## What you have to do
Return each line of the data below that contains the word "watch", copying those lines in full.

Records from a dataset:
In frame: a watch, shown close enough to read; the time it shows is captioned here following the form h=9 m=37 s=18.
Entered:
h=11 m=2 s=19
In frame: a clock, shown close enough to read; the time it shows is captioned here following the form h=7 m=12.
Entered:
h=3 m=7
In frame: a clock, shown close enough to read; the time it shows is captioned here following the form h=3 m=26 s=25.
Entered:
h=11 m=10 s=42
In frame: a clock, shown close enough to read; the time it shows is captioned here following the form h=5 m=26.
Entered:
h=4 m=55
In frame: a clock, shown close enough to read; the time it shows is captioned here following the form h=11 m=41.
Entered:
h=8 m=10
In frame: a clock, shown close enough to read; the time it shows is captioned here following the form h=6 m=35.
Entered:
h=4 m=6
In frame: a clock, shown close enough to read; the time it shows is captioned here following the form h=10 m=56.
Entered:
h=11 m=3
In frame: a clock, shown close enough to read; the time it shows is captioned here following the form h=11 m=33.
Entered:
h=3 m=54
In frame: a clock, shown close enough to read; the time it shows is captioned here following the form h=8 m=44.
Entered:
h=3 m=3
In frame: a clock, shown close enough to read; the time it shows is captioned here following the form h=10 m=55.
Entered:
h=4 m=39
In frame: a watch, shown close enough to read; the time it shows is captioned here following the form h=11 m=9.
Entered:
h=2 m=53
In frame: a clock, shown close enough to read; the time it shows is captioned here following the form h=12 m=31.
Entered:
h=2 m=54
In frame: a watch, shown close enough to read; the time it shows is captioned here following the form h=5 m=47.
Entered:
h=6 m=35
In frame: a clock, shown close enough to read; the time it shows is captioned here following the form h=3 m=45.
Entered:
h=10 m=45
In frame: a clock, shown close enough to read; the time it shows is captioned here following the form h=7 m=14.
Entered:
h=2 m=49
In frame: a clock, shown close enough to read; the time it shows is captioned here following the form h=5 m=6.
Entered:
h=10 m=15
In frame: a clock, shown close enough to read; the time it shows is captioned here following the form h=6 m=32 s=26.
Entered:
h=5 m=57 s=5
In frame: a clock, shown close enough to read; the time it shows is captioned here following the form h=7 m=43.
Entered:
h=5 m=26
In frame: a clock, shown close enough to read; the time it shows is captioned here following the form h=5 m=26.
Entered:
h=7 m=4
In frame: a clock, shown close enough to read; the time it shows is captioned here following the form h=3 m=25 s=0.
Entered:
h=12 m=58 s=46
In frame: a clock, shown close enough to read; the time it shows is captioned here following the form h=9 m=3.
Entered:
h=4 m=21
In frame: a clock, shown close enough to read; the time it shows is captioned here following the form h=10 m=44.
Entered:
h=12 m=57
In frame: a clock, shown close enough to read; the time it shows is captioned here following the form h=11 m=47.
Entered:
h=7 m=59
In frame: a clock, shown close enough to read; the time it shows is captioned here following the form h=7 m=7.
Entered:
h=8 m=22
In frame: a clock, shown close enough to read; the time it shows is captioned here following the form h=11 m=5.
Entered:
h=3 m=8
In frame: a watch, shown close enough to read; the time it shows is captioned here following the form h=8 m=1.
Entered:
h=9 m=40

## Result for this task
In frame: a watch, shown close enough to read; the time it shows is captioned here following the form h=9 m=37 s=18.
In frame: a watch, shown close enough to read; the time it shows is captioned here following the form h=11 m=9.
In frame: a watch, shown close enough to read; the time it shows is captioned here following the form h=5 m=47.
In frame: a watch, shown close enough to read; the time it shows is captioned here following the form h=8 m=1.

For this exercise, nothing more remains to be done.